Search the data below for the string "knee". Extract every line that contains it.

# Material for this task
++++++
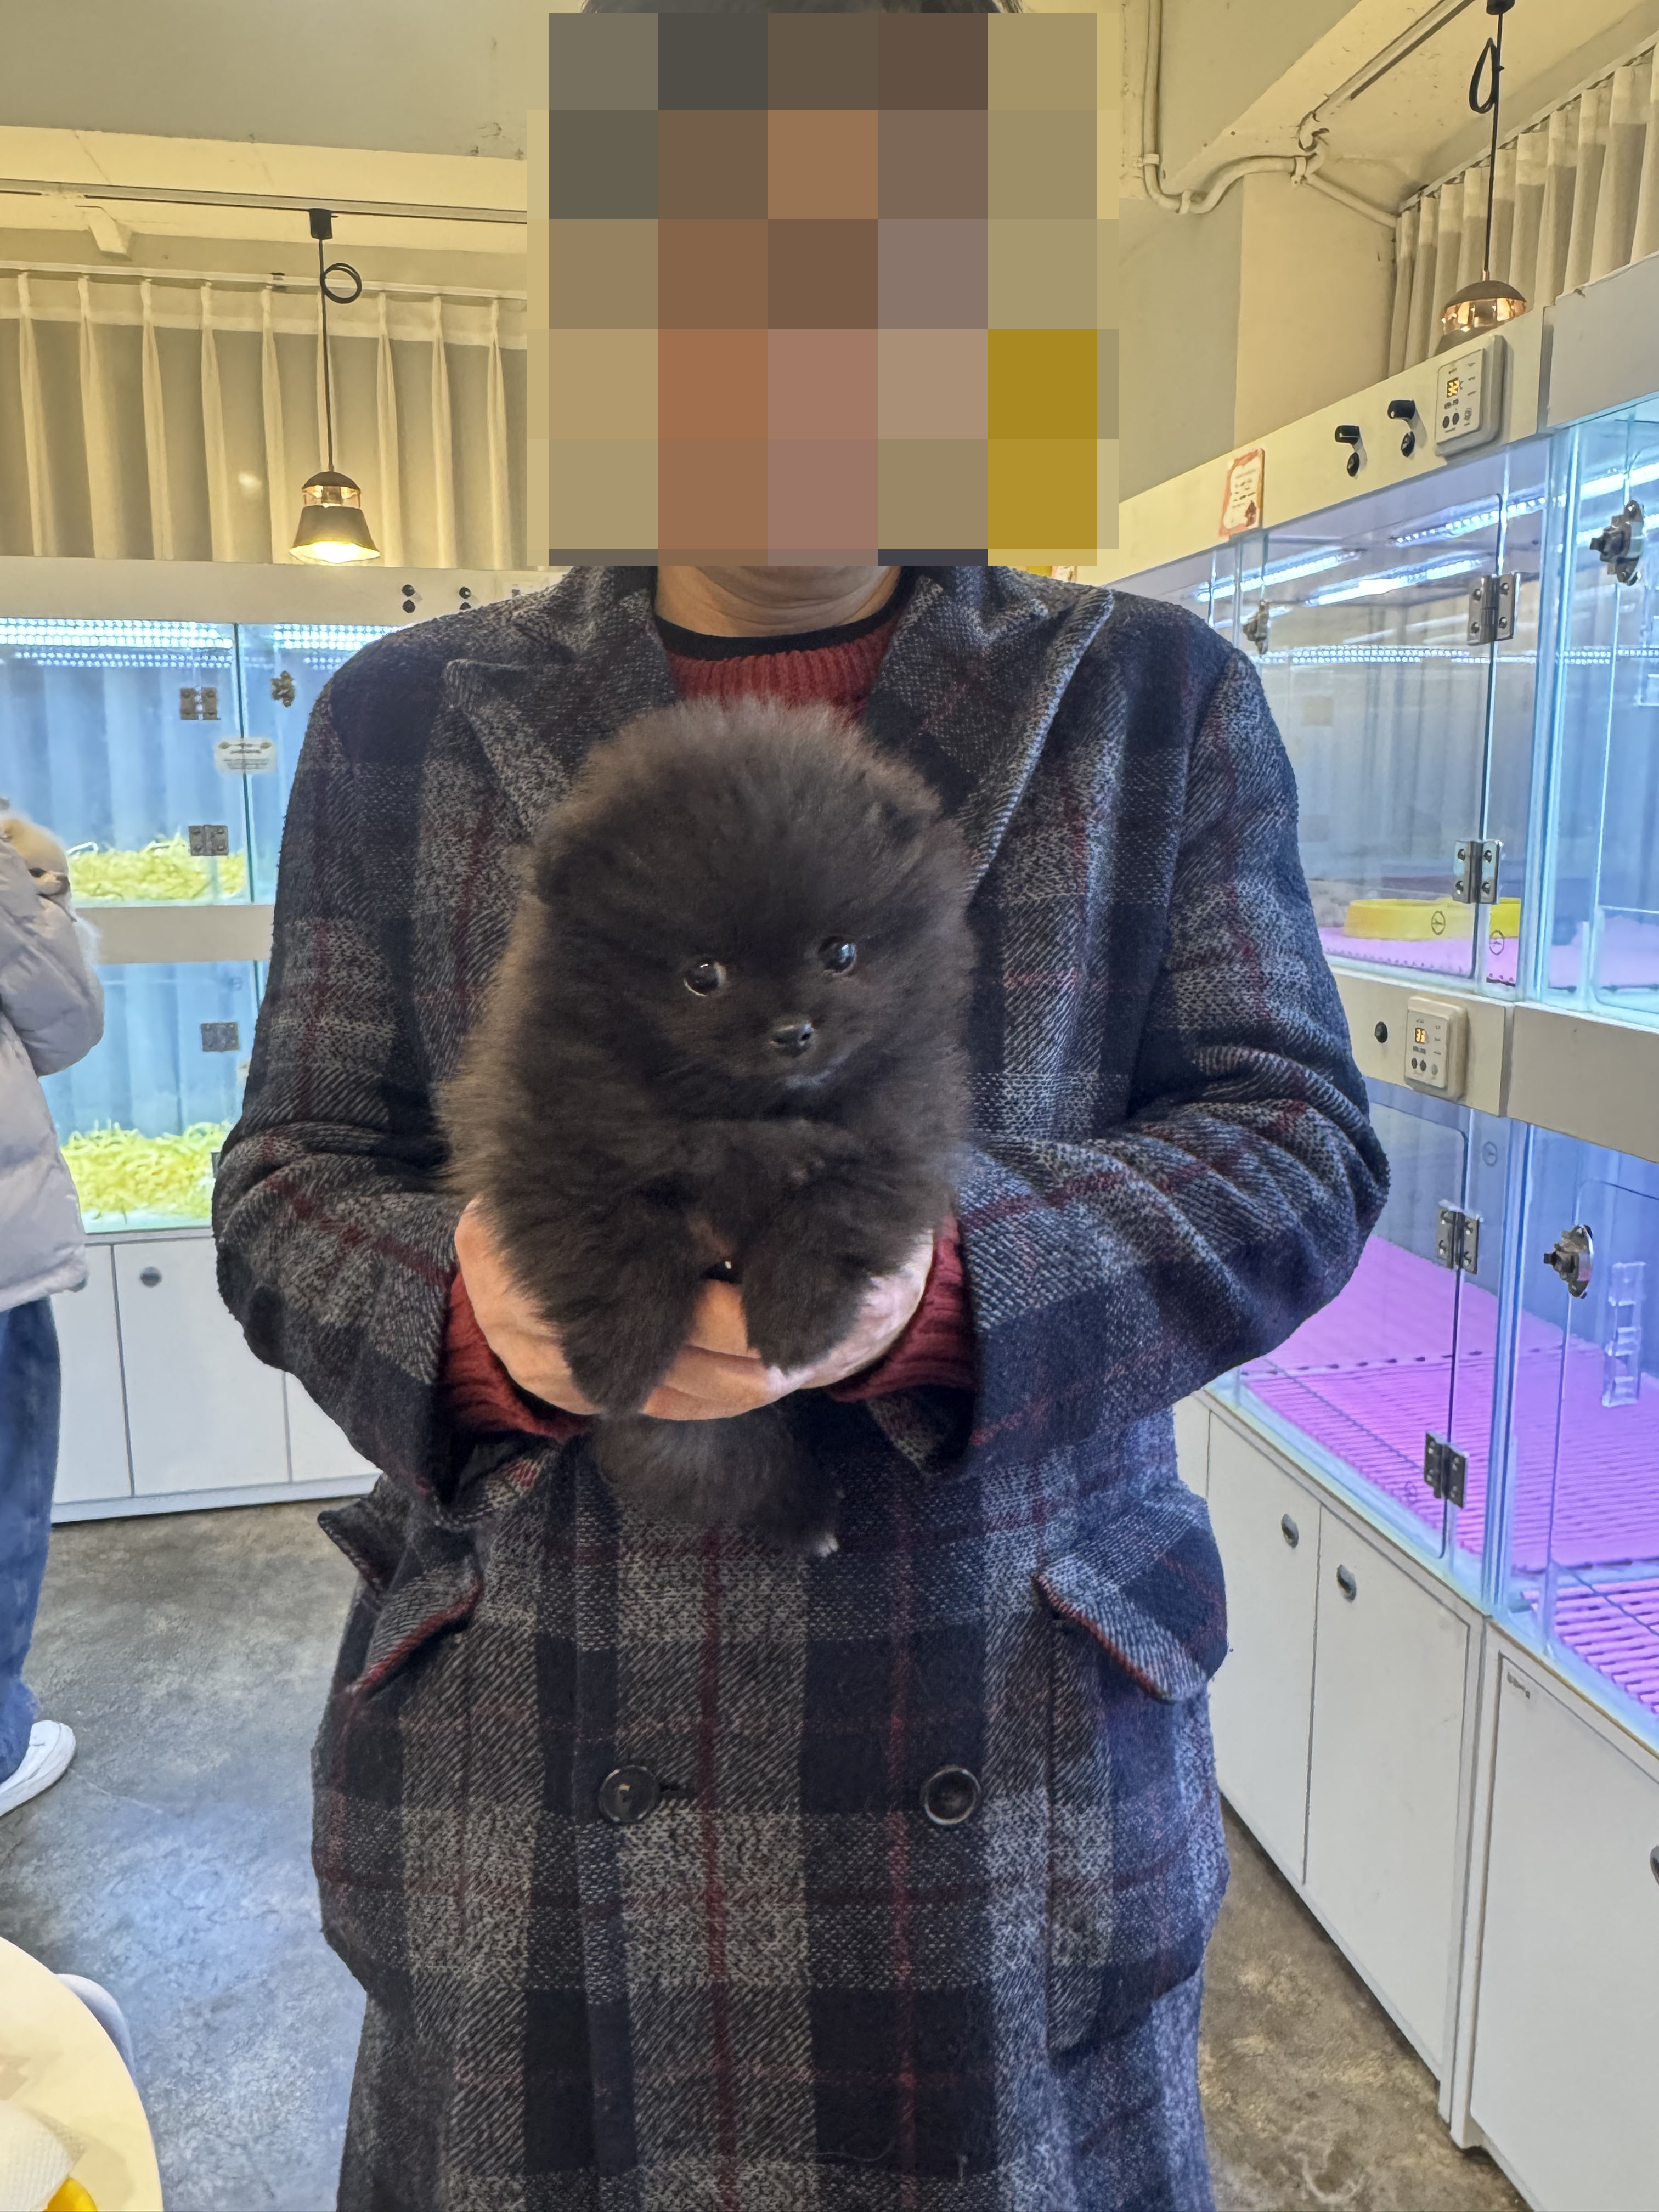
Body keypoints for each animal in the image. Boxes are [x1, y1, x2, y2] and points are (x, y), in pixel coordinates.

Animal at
++++++
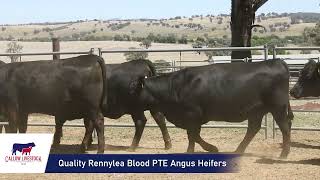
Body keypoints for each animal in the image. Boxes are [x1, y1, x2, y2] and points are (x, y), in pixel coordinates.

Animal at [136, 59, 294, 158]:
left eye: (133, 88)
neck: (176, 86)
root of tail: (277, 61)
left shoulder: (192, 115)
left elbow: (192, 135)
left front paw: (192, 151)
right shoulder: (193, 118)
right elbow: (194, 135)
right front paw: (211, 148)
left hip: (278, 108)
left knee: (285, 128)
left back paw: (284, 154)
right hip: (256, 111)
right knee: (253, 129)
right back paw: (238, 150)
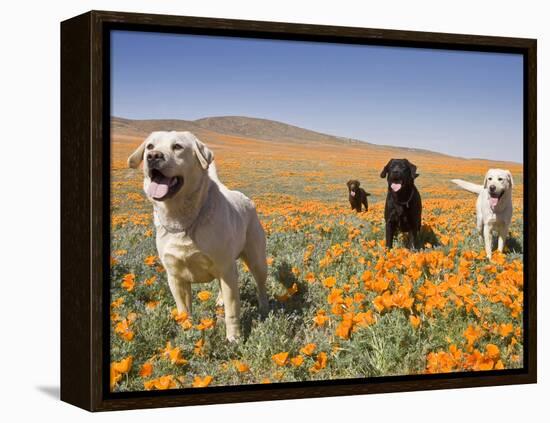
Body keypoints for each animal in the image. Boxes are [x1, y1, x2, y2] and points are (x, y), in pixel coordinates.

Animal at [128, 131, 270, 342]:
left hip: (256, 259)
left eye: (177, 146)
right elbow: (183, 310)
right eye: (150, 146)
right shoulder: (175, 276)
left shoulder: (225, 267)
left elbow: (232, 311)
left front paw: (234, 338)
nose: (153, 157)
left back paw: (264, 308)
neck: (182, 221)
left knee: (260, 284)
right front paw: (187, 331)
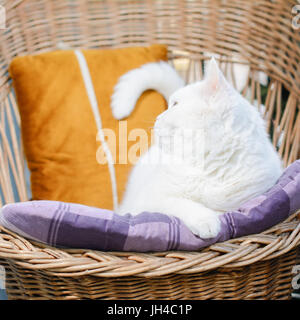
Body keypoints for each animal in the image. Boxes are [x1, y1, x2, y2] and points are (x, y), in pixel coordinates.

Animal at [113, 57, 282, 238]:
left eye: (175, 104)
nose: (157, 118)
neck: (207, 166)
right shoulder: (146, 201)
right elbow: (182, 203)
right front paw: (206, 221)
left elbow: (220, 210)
++++++
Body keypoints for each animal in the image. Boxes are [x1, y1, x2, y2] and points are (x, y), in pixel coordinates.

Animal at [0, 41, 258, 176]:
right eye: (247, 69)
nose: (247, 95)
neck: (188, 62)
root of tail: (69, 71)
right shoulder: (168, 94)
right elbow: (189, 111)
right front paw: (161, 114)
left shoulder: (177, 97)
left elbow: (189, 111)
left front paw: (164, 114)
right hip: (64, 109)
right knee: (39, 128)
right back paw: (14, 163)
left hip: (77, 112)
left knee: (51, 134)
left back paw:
++++++
# Written answer
left knee: (285, 128)
right knee: (253, 129)
left knee: (260, 284)
right knee: (39, 128)
left knee: (51, 134)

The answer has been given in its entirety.